But the ride gets bumpier. Miss Brown then violated her probation by leaving New York in February 2007, when she apparently threw hair glue at a salon manager in Florida (yeah, really). She then turned herself in again in August when she chucked her BlackBerry at a Brooklyn neighbor, cutting the woman's lip and knocking out a few teeth. So, yes, woman cray-cray.

And now, she's claiming to be with child, which, so far, hasn't been enough to convince a judge to let her out of jail time. Foxy needs to get herself, and her image, under control, and we found the man to help. Howard Bragman of 15 Minutes PR in Los Angeles has dealt with many celebrity breakdowns, and he volunteered his time to help doctor this fox on a hot tin roof.

Foxy Brown, you're in the PR/ER!

Deal with the legal battles first
Bragman: "What you gotta do is separate all the issues. First thing you want to do is get the legal issues cleared up. There's the court of law and the court of public opinion, and the first is more important to confront. Also, there are lots of pregnant women in jail—it's not going to keep her from serving time."

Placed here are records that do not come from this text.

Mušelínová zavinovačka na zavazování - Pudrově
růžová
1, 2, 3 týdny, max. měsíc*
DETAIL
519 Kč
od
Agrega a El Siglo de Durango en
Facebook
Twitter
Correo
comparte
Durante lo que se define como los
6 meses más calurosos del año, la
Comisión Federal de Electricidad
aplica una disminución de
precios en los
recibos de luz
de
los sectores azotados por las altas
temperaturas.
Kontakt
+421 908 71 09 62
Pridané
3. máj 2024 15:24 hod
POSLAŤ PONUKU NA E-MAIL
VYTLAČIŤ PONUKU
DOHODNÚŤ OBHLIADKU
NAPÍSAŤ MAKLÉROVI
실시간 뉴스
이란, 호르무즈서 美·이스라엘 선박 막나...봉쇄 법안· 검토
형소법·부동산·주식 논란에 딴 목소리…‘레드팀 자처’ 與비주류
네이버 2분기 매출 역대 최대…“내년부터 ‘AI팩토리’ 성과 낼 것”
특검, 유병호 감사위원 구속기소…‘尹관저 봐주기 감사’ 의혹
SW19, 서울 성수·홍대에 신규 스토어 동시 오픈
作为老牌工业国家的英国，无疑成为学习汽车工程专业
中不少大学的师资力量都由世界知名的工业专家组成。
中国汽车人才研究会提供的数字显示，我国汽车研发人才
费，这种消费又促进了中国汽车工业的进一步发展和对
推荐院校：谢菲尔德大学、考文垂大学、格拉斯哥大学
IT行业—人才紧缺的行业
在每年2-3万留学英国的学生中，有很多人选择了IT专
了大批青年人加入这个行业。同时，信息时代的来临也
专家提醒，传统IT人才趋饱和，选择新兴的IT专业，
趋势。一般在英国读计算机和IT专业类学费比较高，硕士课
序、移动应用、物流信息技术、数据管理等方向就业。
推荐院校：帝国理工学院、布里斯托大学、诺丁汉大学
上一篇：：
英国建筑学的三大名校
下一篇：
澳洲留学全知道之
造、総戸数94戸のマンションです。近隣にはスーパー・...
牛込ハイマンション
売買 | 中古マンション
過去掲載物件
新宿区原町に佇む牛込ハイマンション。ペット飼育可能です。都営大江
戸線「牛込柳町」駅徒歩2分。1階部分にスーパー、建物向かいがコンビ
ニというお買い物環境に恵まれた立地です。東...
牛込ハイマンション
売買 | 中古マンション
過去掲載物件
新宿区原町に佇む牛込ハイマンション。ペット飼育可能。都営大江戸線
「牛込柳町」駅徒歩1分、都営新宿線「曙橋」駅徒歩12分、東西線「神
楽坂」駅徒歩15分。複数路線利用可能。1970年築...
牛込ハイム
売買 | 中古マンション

Two words: Anger management
"She's clearly got some issues that she is clearly unable to control. She must get anger management. If she doesn't control herself, she is just going to have more legal problems, which are hard on your career because people don't want to hire you, and it's expensive all around. The truth is that most of the major entertainment companies are owned by big corporations today, not entrepreneurs, and these big companies can't tolerate artists that are out of control."

The baby could help
"She can use the child as sort of a way to reinvent herself, if she can start listening to her lawyer and go to counseling. She needs to clean up this mess for six months and then reemerge. So far, she's not shown remorse, she's almost been proud of her feistiness. It's not working."